Developers have lots of needs for a programming language:

  • Easy to use
  • Easy to learn
  • Ubiquitous
  • Has a strong community
  • Has many libraries available
  • Has package management
  • Is a current and high-demand skill
  • Is expressive
  • Is powerful


JavaScript was traditionally used as a browser-side language for enriching HTML websites. But since the advent of Google's V8 JavaScript engine, which enabled the creation of Node.js (JavaScript for the server side), the uptake of JavaScript has grown exponentially. Being able to use the same code on the client and server side comes with many benefits, and makes it easier for developers to work on all parts of the codebase, rather than silo off.
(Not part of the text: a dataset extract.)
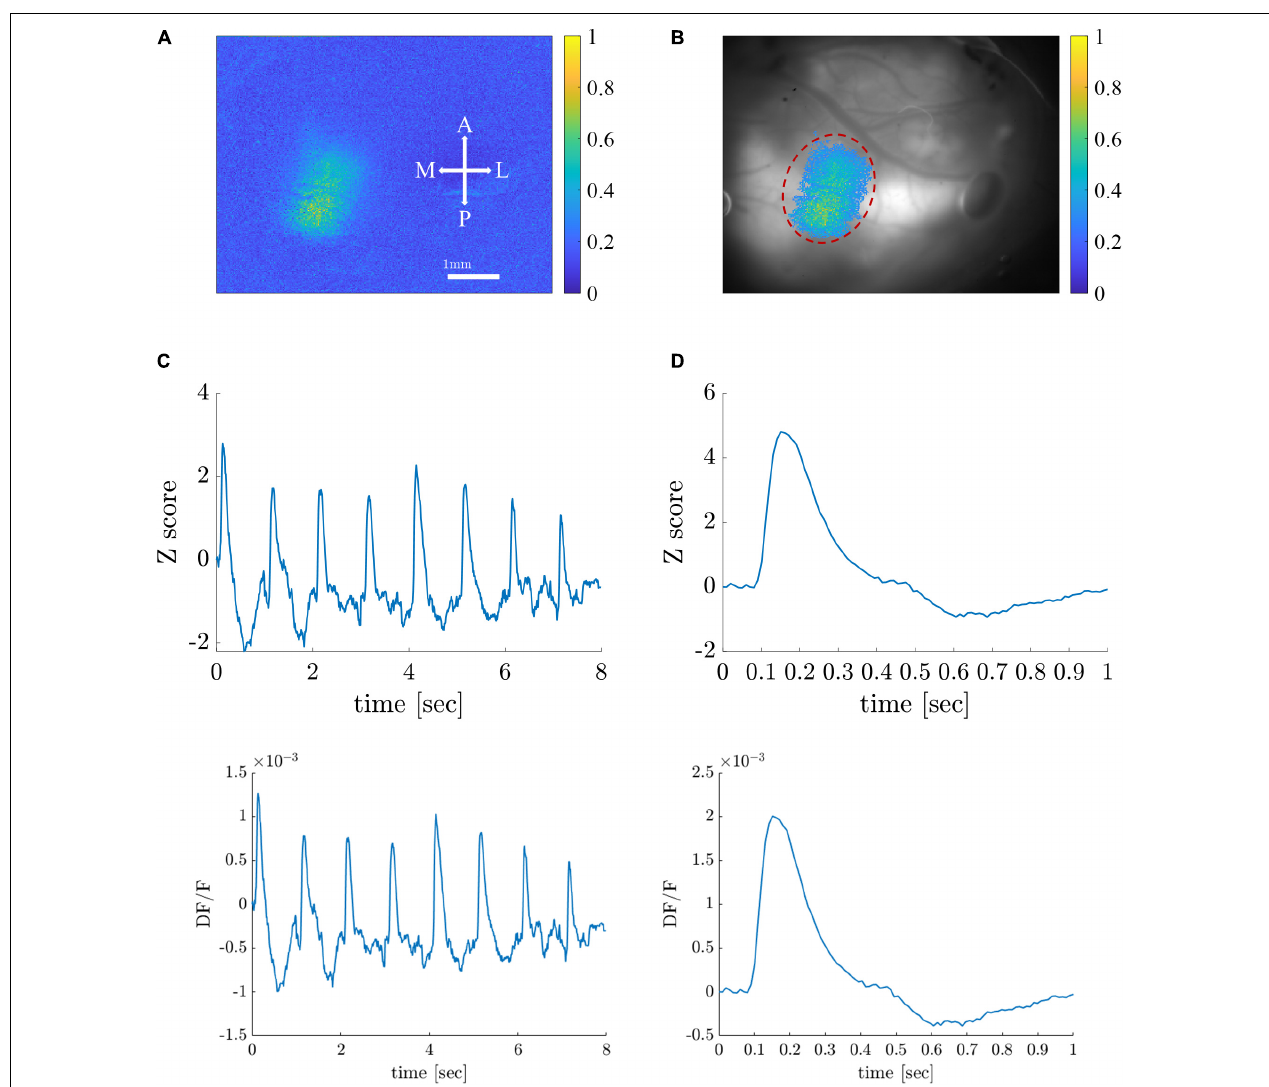
FIGURE 5 | Visual cortex responses to short visual stimuli. (A) A color map representation of the cortical response amplitude (normalized Z-score) induced by visual stimuli. Scale bar and map orientations are overlaid. A, anterior; P, posterior; M, medial, and L, lateral. (B) Image of the brain overlaid with corresponding pixels in the visual cortex ROI (dashed red line). (C) A raw (z-scored) VSD signal in response to 8-grid stimuli given at a rate of 1 Hz in the ROI. (D) Characteristic average response to a single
Not to be confused with Java, which is a traditional object-oriented (OOP) language, JavaScript is written with prototypes and functional programming as its basis. With these paradigms, JavaScript has also proven itself a language that is, unlike traditional OOP, very good at asynchronous behaviour, which is commonly needed in web environments.


Follow our code formatting standards, use Node.js on the server-side. Use transpiling to support newer, more expressive, forms of JavaScript in the browser. Use isomorphic / universal JavaScript to build rich, performant web applications. Use React.js to build rich component UIs.


Developers, developers, developers, developers.